Andando por Portugal, descobri coisas comuns, como já
houvera descoberto de outras vezes, coisas de lá que temos também aqui no
Brasil. Afinal, Florianópolis, São Francisco, Laguna e outras cidades são de
colonização açoriana. Comi, em Lisboa, a tradicional sardinha assada e vi como
se faz a açorda. Eu ouvia minha vó pequena falar da tal açorda, mas a impressão
que eu tinha era de ouvir ela dizer “sôlda”, assim, com o som do “o” fechado.
Esse foi mais um ponto de convergência, de identificação de
coisas de Portugal com as coisas daqui. Lembro que minha avó Estefânia, a “vó
pequeninha”, fazia a açorda parecida com a que se faz em Portugal. E é bom
lembrar da infância, lembrar da minha avó pequeninha, aquela criatura magnífica.
Ela colocava água numa panela, colocava sal e temperos verdes e, por fim,
colocava algumas sardinhas. Assim que a água fervia, ela tirava as sardinhas,
separava e quebrava dois ou três ovos no caldo, conforme quantas pessoas fossem
comer. Tirava os ovos tipo pochê da panela, colocava caldo em um prato e
acrescentava pão em pedaços ou farinha de mandioca. Então servia uma sardinha e
um ovo por cima de tudo e servia. É bom frisar que o pão rasgado em nacos é
condição sine qua non na açorda.
Vó pequeninha adorava este prato e se deliciava com ele.

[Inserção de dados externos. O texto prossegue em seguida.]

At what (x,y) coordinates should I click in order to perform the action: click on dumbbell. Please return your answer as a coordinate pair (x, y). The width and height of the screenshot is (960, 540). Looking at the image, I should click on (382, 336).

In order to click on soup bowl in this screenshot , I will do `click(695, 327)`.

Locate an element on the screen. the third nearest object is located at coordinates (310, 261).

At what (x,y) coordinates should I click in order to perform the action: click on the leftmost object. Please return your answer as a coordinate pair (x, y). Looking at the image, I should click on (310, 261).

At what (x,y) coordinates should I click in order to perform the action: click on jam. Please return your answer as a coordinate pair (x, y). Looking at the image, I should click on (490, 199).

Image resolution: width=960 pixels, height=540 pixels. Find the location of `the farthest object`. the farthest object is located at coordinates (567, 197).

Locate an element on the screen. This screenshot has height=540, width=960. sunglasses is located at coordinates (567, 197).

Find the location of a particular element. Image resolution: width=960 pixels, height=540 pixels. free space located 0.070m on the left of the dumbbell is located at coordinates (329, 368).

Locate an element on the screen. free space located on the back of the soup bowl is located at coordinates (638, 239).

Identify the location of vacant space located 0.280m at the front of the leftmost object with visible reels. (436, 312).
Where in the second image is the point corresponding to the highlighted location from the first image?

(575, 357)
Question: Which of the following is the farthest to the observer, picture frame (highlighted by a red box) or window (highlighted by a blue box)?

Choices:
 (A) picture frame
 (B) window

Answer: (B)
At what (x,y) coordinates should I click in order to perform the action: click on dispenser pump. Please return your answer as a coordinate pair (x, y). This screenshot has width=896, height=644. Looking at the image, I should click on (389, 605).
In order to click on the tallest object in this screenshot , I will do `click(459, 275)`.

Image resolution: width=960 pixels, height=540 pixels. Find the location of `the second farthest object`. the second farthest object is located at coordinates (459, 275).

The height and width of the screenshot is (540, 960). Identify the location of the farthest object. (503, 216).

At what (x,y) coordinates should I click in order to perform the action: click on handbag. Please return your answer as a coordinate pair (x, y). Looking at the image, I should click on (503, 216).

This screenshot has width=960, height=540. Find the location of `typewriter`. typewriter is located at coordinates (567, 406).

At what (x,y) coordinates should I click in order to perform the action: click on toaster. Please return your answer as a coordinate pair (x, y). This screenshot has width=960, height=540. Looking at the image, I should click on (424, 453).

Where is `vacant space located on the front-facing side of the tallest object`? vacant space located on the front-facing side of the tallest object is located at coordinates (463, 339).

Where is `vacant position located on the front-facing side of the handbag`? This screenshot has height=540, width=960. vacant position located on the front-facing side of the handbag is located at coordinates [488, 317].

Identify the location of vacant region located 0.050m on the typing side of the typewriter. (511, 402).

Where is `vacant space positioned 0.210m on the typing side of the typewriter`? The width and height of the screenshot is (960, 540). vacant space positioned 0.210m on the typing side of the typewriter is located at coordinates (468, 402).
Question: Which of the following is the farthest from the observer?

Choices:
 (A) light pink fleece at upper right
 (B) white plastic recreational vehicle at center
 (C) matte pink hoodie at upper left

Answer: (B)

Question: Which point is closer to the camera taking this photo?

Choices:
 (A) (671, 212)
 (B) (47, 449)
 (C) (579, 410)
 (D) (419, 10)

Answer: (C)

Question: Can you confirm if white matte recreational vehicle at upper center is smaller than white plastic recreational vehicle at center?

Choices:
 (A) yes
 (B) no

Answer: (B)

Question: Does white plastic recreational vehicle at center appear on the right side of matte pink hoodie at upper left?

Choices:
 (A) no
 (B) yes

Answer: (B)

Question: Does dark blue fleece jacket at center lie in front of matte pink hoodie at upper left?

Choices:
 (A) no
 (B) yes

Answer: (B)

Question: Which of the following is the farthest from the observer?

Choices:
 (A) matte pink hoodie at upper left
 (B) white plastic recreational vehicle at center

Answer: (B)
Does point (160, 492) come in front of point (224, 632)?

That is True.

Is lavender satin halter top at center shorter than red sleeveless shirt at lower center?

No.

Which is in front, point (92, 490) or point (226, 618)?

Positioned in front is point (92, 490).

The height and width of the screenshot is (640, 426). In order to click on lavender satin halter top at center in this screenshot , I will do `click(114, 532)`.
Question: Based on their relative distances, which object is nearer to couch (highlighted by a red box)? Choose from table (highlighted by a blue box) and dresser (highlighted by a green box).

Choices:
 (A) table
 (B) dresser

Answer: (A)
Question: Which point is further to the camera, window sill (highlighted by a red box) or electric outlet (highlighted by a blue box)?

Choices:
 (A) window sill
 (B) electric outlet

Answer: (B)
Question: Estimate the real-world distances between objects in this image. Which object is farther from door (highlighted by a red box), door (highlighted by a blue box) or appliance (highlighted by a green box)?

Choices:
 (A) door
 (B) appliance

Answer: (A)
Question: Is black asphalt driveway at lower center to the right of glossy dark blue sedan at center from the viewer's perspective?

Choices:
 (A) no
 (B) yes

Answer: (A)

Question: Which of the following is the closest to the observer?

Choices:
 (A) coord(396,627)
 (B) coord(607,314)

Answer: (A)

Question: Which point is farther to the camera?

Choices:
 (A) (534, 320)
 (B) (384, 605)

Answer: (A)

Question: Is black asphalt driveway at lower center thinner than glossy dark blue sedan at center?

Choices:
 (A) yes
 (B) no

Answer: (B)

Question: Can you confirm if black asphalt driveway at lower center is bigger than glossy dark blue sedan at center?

Pois a açorda feita em Portugal não é muito diferente, a não ser pela farinha
de mandioca, que minha avó usava em Corupá e em Portugal não se coloca nesse
prato – o peixe, que ao invés de sardinha é bacalhau – pequena diferença, não
é? – e o tempero verde que lá é coentro, que eu nem conhecia e só agora, recentemente,
descobri que detesto. É que em alguns lugares de Portugal fui servido com
bacalhau temperado generosamente com coentro e quase não conseguir comer.
Não sei se hoje em dia o prato ainda é conhecido por aqui,
mas para quem não conhece, vale a pena experimentar. Podemos usar um peixe
daqui ou o bacalhau, como em Portugal e até temperar com o coentro, que já é
apreciado também por aqui.
Para mim, foi muito bom relembrar a açorda, pois lembrei
também da minha vó pequeninha, aquela mulher realmente pequeninha, que nem
sequer sabia ler e escrever, mas era uma pessoa verdadeiramente sábia. Ela
morava para além do cemitério de Corupá
e ia de sua casa até a igreja, quase todos os dias, cantarolando. Grande parte
do caminho não tinha iluminação e ela passava, inclusive, por dentro do cemitério.
E lá ia ela, sempre cantando. Toda a
cidade a conhecia pela sua cantoria, que revelava serenidade e paz de espírito.
A açorda me trouxe à memória a lembrança de minha avó,
pessoa das mais marcantes e da qual nunca vou esquecer.